Now, I wonder if there wasn't more to it?  Perhaps there was a guy lingering in the shadows.

Shortly after calling me the other name, she started getting angry if I answered the phone.  What the heck?

Red flags started popping up everywhere.

Hi WIP,

It's that  Idea moment. Listen to your intuition on this one. Her reaction when you picked up the phone is the give-away that there may have been someone else in the picture. She's angry because her act is triggering feelings of shame and guilt. Was she like this before she called you by another name?

I went through something similar. She was locking her phone, the phone was glued to her. Acting different, behaviors changed. You just know. I went back to check phone records after the split. Sure enough, I found evidence of the other man.
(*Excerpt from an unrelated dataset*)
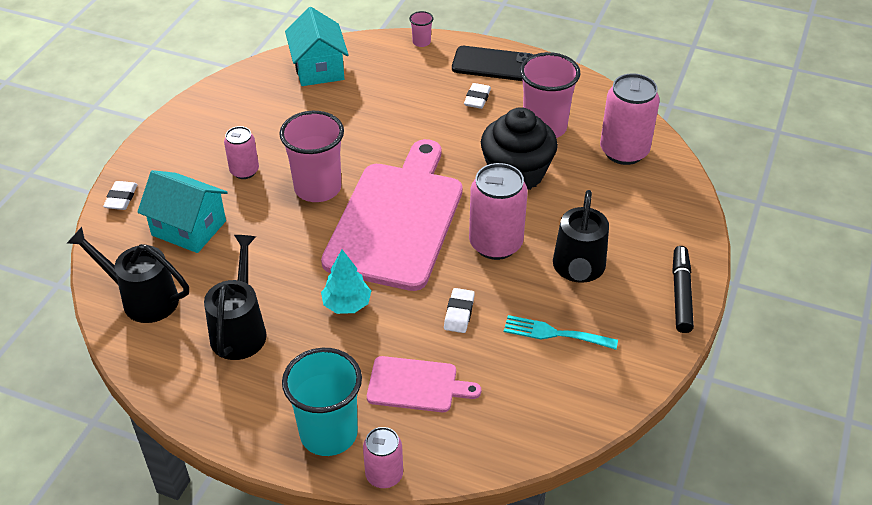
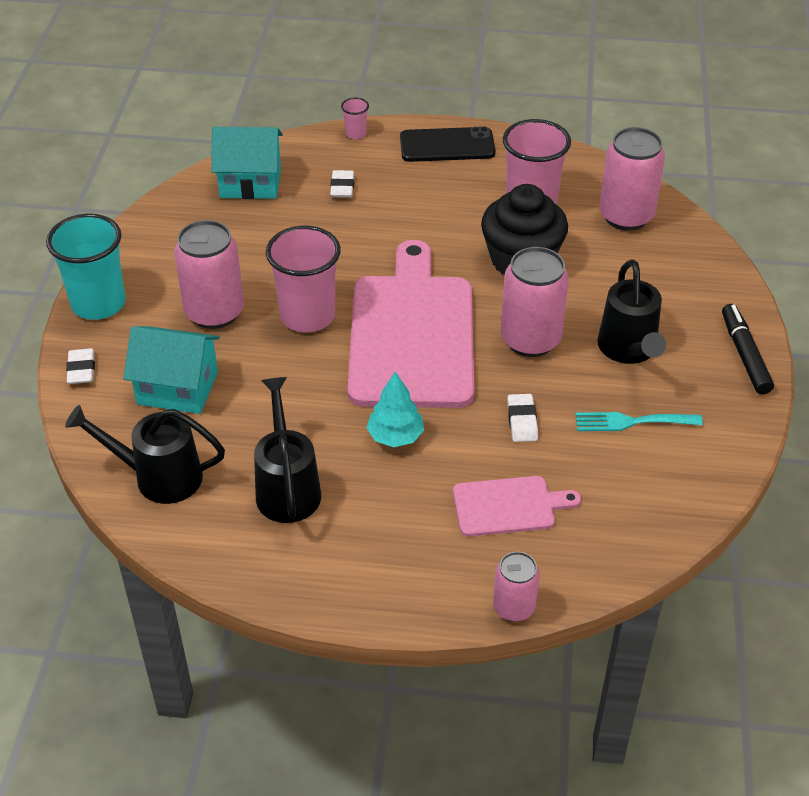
camera: 15 degrees left, 0 degrees up
pink can [224,126,259,179] -> pink can [174,220,244,329], size x1.72
turquoise cup [282,348,362,456] -> turquoise cup moved to [46,214,126,320]
turquoise house [285,7,349,86] -> turquoise house turned 60 degrees counterclockwise [211,127,283,199]
white eraser [464,83,491,109] -> white eraser moved to [330,170,354,198]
I wanted to confirm my speculations and that sealed it.

This happened around 16 years ago.  She never cared if I answered the phone before this.  This was before caller ID and I did the *69 thing and called a hang up number back.  Some guy answered the phone and wanted to know who I was. 

Either I didn't want to face the facts or I was just too trusting... .I let the whole thing go.

Now, when I had the affair, and it was mild, my wife immediately went nuts about it with very little information.  I am now wondering if it wasn't projection on her behalf.  She accused me of running around and screwing around on her all of the time.  That was not the case at all.  I just wanted someone to talk to.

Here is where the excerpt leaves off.